**About this task**. I need the number of lines in the following entries that hold the word "APERTURE", and no other text.

**Extracted entries**.
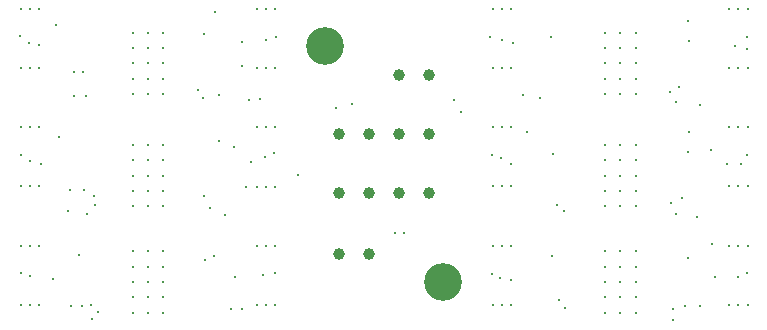
<source format=gbr>
%TF.GenerationSoftware,KiCad,Pcbnew,5.99.0-unknown-103b0c1~100~ubuntu19.10.1*%
%TF.CreationDate,2020-03-22T12:16:17+01:00*%
%TF.ProjectId,LEDBoard_4x6_p20x5,4c454442-6f61-4726-945f-3478365f7032,v1.0.0*%
%TF.SameCoordinates,Original*%
%TF.FileFunction,Plated,1,2,PTH,Drill*%
%TF.FilePolarity,Positive*%
%FSLAX46Y46*%
G04 Gerber Fmt 4.6, Leading zero omitted, Abs format (unit mm)*
G04 Created by KiCad (PCBNEW 5.99.0-unknown-103b0c1~100~ubuntu19.10.1) date 2020-03-22 12:16:17*
%MOMM*%
%LPD*%
G01*
G04 APERTURE LIST*
%TA.AperFunction,ComponentDrill*%
%ADD10C,0.200000*%
%TD*%
%TA.AperFunction,ViaDrill*%
%ADD11C,0.300000*%
%TD*%
%TA.AperFunction,ComponentDrill*%
%ADD12C,0.300000*%
%TD*%
%TA.AperFunction,ComponentDrill*%
%ADD13C,1.000000*%
%TD*%
%TA.AperFunction,ComponentDrill*%
%ADD14C,3.200000*%
%TD*%
G04 APERTURE END LIST*
D10*
%TO.C,D_0x0*%
X69230000Y-86915000D03*
X70000000Y-86915000D03*
X70770000Y-86915000D03*
%TO.C,D_2x0*%
X109230000Y-86915000D03*
X110000000Y-86915000D03*
X110770000Y-86915000D03*
%TO.C,D_0x3*%
X69230000Y-101915000D03*
X70000000Y-101915000D03*
X70770000Y-101915000D03*
%TO.C,D_2x1*%
X109230000Y-91915000D03*
X110000000Y-91915000D03*
X110770000Y-91915000D03*
%TO.C,D_0x4*%
X69230000Y-106915000D03*
X70000000Y-106915000D03*
X70770000Y-106915000D03*
%TO.C,D_3x0*%
X129230000Y-86915000D03*
X130000000Y-86915000D03*
X130770000Y-86915000D03*
%TO.C,D_0x5*%
X69230000Y-111915000D03*
X70000000Y-111915000D03*
X70770000Y-111915000D03*
%TO.C,D_3x3*%
X129230000Y-101915000D03*
X130000000Y-101915000D03*
X130770000Y-101915000D03*
%TO.C,D_3x5*%
X129230000Y-111915000D03*
X130000000Y-111915000D03*
X130770000Y-111915000D03*
%TO.C,D_2x5*%
X109230000Y-111915000D03*
X110000000Y-111915000D03*
X110770000Y-111915000D03*
%TO.C,D_1x3*%
X89230000Y-102000000D03*
X90000000Y-102000000D03*
X90770000Y-102000000D03*
%TO.C,D_1x4*%
X89230000Y-106915000D03*
X90000000Y-106915000D03*
X90770000Y-106915000D03*
%TO.C,D_1x5*%
X89230000Y-111915000D03*
X90000000Y-111915000D03*
X90770000Y-111915000D03*
%TO.C,D_0x2*%
X69230000Y-96915000D03*
X70000000Y-96915000D03*
X70770000Y-96915000D03*
%TO.C,D_3x2*%
X129230000Y-96915000D03*
X130000000Y-96915000D03*
X130770000Y-96915000D03*
%TO.C,D_2x2*%
X109230000Y-96915000D03*
X110000000Y-96915000D03*
X110770000Y-96915000D03*
%TO.C,D_2x3*%
X109230000Y-101915000D03*
X110000000Y-101915000D03*
X110770000Y-101915000D03*
%TO.C,D_1x2*%
X89230000Y-96915000D03*
X90000000Y-96915000D03*
X90770000Y-96915000D03*
%TO.C,D_1x0*%
X89230000Y-86915000D03*
X90000000Y-86915000D03*
X90770000Y-86915000D03*
%TO.C,D_3x4*%
X129230000Y-106915000D03*
X130000000Y-106915000D03*
X130770000Y-106915000D03*
%TO.C,D_1x1*%
X89230000Y-91915000D03*
X90000000Y-91915000D03*
X90770000Y-91915000D03*
%TO.C,D_3x1*%
X129230000Y-91915000D03*
X130000000Y-91915000D03*
X130770000Y-91915000D03*
%TO.C,D_0x1*%
X69230000Y-91915000D03*
X70000000Y-91915000D03*
X70770000Y-91915000D03*
%TO.C,D_2x4*%
X109230000Y-106915000D03*
X110000000Y-106915000D03*
X110770000Y-106915000D03*
%TD*%
D11*
X69175920Y-89200000D03*
X69241042Y-109247014D03*
X69250000Y-99250000D03*
X69900000Y-89800000D03*
X70000000Y-99750000D03*
X70000000Y-109500000D03*
X70800000Y-89975010D03*
X70991820Y-99974968D03*
X72000000Y-109750000D03*
X72200000Y-88200000D03*
X72500000Y-97750000D03*
X73250000Y-104000000D03*
X73400000Y-102200000D03*
X73500000Y-112000000D03*
X73750000Y-92250000D03*
X73750000Y-94250000D03*
X74135324Y-107725000D03*
X74400000Y-112000000D03*
X74500000Y-92250000D03*
X74600000Y-102200000D03*
X74750000Y-94250000D03*
X74850000Y-104250000D03*
X75219661Y-111969661D03*
X75250000Y-113175000D03*
X75474990Y-102750000D03*
X75500000Y-103500000D03*
X75750000Y-112500000D03*
X84250000Y-93750000D03*
X84700000Y-94400000D03*
X84750000Y-89000000D03*
X84750000Y-102750000D03*
X84863528Y-108112457D03*
X85275010Y-103750000D03*
X85599999Y-107800000D03*
X85700000Y-87100000D03*
X86000000Y-94200000D03*
X86000000Y-98100000D03*
X86491069Y-104286426D03*
X87000000Y-112250000D03*
X87250000Y-98599968D03*
X87400000Y-109600000D03*
X88000000Y-89700021D03*
X88000000Y-91700055D03*
X88000000Y-112250000D03*
X88300000Y-102000000D03*
X88583986Y-94600088D03*
X88710599Y-99800037D03*
X89500000Y-94474990D03*
X89781563Y-109400011D03*
X89900000Y-99400020D03*
X90038109Y-89500010D03*
X90700000Y-99100000D03*
X90750000Y-109250000D03*
X90874990Y-89250000D03*
X92700000Y-100900000D03*
X95900000Y-95300000D03*
X97300000Y-94900000D03*
X100892549Y-105825010D03*
X101700000Y-105825010D03*
X105900000Y-94600000D03*
X106500000Y-95600000D03*
X109000000Y-89250000D03*
X109125010Y-99285137D03*
X109125010Y-109287693D03*
X109830585Y-109664763D03*
X109882230Y-99543275D03*
X110000000Y-89500000D03*
X110750000Y-100000000D03*
X110750000Y-109800039D03*
X110931355Y-89800039D03*
X111800000Y-94200000D03*
X112100000Y-97300000D03*
X113200000Y-94400000D03*
X114136853Y-89225000D03*
X114175010Y-107800010D03*
X114300000Y-99200000D03*
X114600000Y-103500000D03*
X114800000Y-111500000D03*
X115200000Y-104000000D03*
X115324047Y-112216031D03*
X124198612Y-93951378D03*
X124300000Y-103300000D03*
X124500000Y-112250000D03*
X124500000Y-113250000D03*
X124750000Y-94750000D03*
X124750000Y-104250000D03*
X125000000Y-93500000D03*
X125200000Y-102900000D03*
X125500000Y-112000000D03*
X125700000Y-87900000D03*
X125700000Y-99000000D03*
X125750000Y-108000000D03*
X125800000Y-89600000D03*
X125800000Y-97300000D03*
X126500000Y-104500000D03*
X126750000Y-95000000D03*
X126750000Y-112000000D03*
X127700000Y-98800000D03*
X127750000Y-106750000D03*
X127981258Y-109600023D03*
X129000000Y-100000000D03*
X129750000Y-90000000D03*
X130000000Y-109600000D03*
X130250000Y-100000000D03*
X130750000Y-89250000D03*
X130750000Y-90250000D03*
X130750000Y-99250000D03*
X130750000Y-109250000D03*
D12*
%TO.C,U2*%
X78700000Y-98400000D03*
X78700000Y-99700000D03*
X78700000Y-101000000D03*
X78700000Y-102300000D03*
X78700000Y-103600000D03*
X80000000Y-98400000D03*
X80000000Y-99700000D03*
X80000000Y-101000000D03*
X80000000Y-102300000D03*
X80000000Y-103600000D03*
X81300000Y-98400000D03*
X81300000Y-99700000D03*
X81300000Y-101000000D03*
X81300000Y-102300000D03*
X81300000Y-103600000D03*
%TO.C,U1*%
X78700000Y-88900000D03*
X78700000Y-90200000D03*
X78700000Y-91500000D03*
X78700000Y-92800000D03*
X78700000Y-94100000D03*
X80000000Y-88900000D03*
X80000000Y-90200000D03*
X80000000Y-91500000D03*
X80000000Y-92800000D03*
X80000000Y-94100000D03*
X81300000Y-88900000D03*
X81300000Y-90200000D03*
X81300000Y-91500000D03*
X81300000Y-92800000D03*
X81300000Y-94100000D03*
%TO.C,U6*%
X118700000Y-107400000D03*
X118700000Y-108700000D03*
X118700000Y-110000000D03*
X118700000Y-111300000D03*
X118700000Y-112600000D03*
X120000000Y-107400000D03*
X120000000Y-108700000D03*
X120000000Y-110000000D03*
X120000000Y-111300000D03*
X120000000Y-112600000D03*
X121300000Y-107400000D03*
X121300000Y-108700000D03*
X121300000Y-110000000D03*
X121300000Y-111300000D03*
X121300000Y-112600000D03*
%TO.C,U5*%
X118700000Y-98400000D03*
X118700000Y-99700000D03*
X118700000Y-101000000D03*
X118700000Y-102300000D03*
X118700000Y-103600000D03*
X120000000Y-98400000D03*
X120000000Y-99700000D03*
X120000000Y-101000000D03*
X120000000Y-102300000D03*
X120000000Y-103600000D03*
X121300000Y-98400000D03*
X121300000Y-99700000D03*
X121300000Y-101000000D03*
X121300000Y-102300000D03*
X121300000Y-103600000D03*
%TO.C,U4*%
X118700000Y-88900000D03*
X118700000Y-90200000D03*
X118700000Y-91500000D03*
X118700000Y-92800000D03*
X118700000Y-94100000D03*
X120000000Y-88900000D03*
X120000000Y-90200000D03*
X120000000Y-91500000D03*
X120000000Y-92800000D03*
X120000000Y-94100000D03*
X121300000Y-88900000D03*
X121300000Y-90200000D03*
X121300000Y-91500000D03*
X121300000Y-92800000D03*
X121300000Y-94100000D03*
%TO.C,U3*%
X78700000Y-107400000D03*
X78700000Y-108700000D03*
X78700000Y-110000000D03*
X78700000Y-111300000D03*
X78700000Y-112600000D03*
X80000000Y-107400000D03*
X80000000Y-108700000D03*
X80000000Y-110000000D03*
X80000000Y-111300000D03*
X80000000Y-112600000D03*
X81300000Y-107400000D03*
X81300000Y-108700000D03*
X81300000Y-110000000D03*
X81300000Y-111300000D03*
X81300000Y-112600000D03*
D13*
%TO.C,J2*%
X96190000Y-102500000D03*
X98730000Y-102500000D03*
X101270000Y-102500000D03*
X103810000Y-102500000D03*
%TO.C,J4*%
X101270000Y-92500000D03*
X103810000Y-92500000D03*
%TO.C,J3*%
X96190000Y-107620000D03*
X98730000Y-107620000D03*
%TO.C,J1*%
X96190000Y-97500000D03*
X98730000Y-97500000D03*
X101270000Y-97500000D03*
X103810000Y-97500000D03*
D14*
%TO.C,H1*%
X95000000Y-90000000D03*
%TO.C,H2*%
X105000000Y-110000000D03*
M02*

</source>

**Task output**. 2